Alloblennius anuchalis
- Conservation status: Least Concern (IUCN 3.1)

Scientific classification
- Kingdom: Animalia
- Phylum: Chordata
- Class: Actinopterygii
- Division: Teleostei
- Order: Blenniiformes
- Family: Blenniidae
- Genus: Alloblennius
- Species: A. anuchalis
- Binomial name: Alloblennius anuchalis (V. G. Springer & Spreitzer, 1978)
- Synonyms: Antennablennius anuchalis Springer & Spreitzer, 1978;

= Alloblennius anuchalis =

- Authority: (V. G. Springer & Spreitzer, 1978)
- Conservation status: LC
- Synonyms: Antennablennius anuchalis Springer & Spreitzer, 1978

Species of fish

Alloblennius anuchalis is a species of combtooth blenny (family Blenniidae) in the genus Alloblennius.

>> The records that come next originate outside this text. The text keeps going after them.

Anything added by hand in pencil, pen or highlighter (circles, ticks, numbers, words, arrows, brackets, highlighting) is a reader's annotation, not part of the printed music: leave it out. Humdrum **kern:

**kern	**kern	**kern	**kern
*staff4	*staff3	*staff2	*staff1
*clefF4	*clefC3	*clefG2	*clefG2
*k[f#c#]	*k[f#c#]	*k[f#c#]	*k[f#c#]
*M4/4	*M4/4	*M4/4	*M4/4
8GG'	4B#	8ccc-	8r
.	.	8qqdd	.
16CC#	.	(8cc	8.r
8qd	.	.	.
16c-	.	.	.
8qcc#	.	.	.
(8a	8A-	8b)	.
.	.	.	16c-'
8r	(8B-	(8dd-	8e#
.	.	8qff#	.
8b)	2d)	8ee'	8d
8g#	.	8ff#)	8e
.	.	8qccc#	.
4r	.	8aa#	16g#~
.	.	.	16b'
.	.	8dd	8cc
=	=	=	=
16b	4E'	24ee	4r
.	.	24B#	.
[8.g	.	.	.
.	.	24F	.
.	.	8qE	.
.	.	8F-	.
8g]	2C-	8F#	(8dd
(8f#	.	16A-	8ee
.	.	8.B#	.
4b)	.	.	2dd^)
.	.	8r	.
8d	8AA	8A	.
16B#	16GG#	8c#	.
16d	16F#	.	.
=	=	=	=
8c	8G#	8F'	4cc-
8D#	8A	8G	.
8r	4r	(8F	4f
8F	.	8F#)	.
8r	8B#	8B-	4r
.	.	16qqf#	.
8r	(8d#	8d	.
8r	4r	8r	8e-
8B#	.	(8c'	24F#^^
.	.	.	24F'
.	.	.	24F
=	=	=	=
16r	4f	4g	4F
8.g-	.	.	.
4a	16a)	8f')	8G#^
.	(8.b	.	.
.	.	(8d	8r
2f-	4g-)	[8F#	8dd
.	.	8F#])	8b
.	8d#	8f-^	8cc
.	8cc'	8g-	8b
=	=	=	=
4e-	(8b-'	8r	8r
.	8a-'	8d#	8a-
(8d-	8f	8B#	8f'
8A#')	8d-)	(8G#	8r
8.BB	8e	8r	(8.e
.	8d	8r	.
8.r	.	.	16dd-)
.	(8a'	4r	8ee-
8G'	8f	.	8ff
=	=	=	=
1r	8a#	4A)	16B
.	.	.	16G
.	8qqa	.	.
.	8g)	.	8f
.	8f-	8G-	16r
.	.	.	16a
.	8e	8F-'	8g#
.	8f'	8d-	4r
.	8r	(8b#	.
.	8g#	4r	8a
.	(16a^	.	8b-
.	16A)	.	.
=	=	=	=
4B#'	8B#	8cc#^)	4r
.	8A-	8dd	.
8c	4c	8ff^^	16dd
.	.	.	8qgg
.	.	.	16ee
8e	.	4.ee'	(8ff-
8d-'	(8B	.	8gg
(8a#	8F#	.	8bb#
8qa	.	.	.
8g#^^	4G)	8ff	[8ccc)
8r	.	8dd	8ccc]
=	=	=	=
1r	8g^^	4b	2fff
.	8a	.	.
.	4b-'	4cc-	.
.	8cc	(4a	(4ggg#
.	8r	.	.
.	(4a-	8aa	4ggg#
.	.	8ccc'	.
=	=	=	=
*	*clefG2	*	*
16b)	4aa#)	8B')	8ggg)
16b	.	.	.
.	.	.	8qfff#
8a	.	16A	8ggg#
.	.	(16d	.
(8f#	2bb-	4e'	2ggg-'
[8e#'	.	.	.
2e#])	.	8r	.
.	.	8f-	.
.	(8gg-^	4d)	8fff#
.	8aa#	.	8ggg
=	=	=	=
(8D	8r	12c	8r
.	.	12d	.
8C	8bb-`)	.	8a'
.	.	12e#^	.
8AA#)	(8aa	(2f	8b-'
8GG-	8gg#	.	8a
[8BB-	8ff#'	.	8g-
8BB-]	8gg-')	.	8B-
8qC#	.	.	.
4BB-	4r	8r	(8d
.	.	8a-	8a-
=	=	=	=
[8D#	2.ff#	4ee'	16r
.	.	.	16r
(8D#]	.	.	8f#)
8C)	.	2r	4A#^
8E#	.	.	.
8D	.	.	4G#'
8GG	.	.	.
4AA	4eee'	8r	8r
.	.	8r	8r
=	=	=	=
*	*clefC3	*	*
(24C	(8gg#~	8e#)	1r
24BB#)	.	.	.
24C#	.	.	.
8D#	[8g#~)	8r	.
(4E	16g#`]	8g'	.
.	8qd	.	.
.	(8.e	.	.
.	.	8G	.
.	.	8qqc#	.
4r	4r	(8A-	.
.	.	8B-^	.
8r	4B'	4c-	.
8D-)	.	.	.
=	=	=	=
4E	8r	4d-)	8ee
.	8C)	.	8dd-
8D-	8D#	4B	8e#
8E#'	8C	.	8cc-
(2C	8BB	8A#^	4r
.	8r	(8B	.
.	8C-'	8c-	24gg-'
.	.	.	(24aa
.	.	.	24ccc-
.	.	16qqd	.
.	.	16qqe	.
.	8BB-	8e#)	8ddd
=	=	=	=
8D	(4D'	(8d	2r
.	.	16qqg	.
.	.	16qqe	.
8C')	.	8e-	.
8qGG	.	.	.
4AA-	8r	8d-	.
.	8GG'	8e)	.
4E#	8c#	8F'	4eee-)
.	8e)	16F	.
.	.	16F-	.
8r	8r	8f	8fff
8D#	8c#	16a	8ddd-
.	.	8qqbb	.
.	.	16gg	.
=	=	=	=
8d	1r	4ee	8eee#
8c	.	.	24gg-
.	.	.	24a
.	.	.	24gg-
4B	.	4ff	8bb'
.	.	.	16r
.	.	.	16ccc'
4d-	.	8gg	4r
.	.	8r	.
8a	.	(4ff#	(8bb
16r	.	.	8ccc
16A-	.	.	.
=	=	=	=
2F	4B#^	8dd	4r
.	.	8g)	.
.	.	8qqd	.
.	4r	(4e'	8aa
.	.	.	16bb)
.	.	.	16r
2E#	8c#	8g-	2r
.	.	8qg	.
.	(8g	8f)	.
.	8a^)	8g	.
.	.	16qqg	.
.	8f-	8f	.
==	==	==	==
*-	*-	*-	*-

It is a tropical blenny found in the western Indian Ocean, around Mauritius and Oman. Males can reach a maximum standard length of 2.4 centimetres (0.91 inches). The species is oviparous.

==Etymology==
Springer and Spreitzer originally considered the blenny a member of the genus Antennablennius, due to suspicion that Alloblennius was a junior synonym of the genus. The species epithet, treated as an appositional noun, combines the Greek prefix "a" ("without") and the Latin noun "nucha" ("nape") to produce the definition "without nape", referring to the lack of cirri on the nape of the blenny. The authors acknowledged that this was an unusual trait for a member of Antennablennius.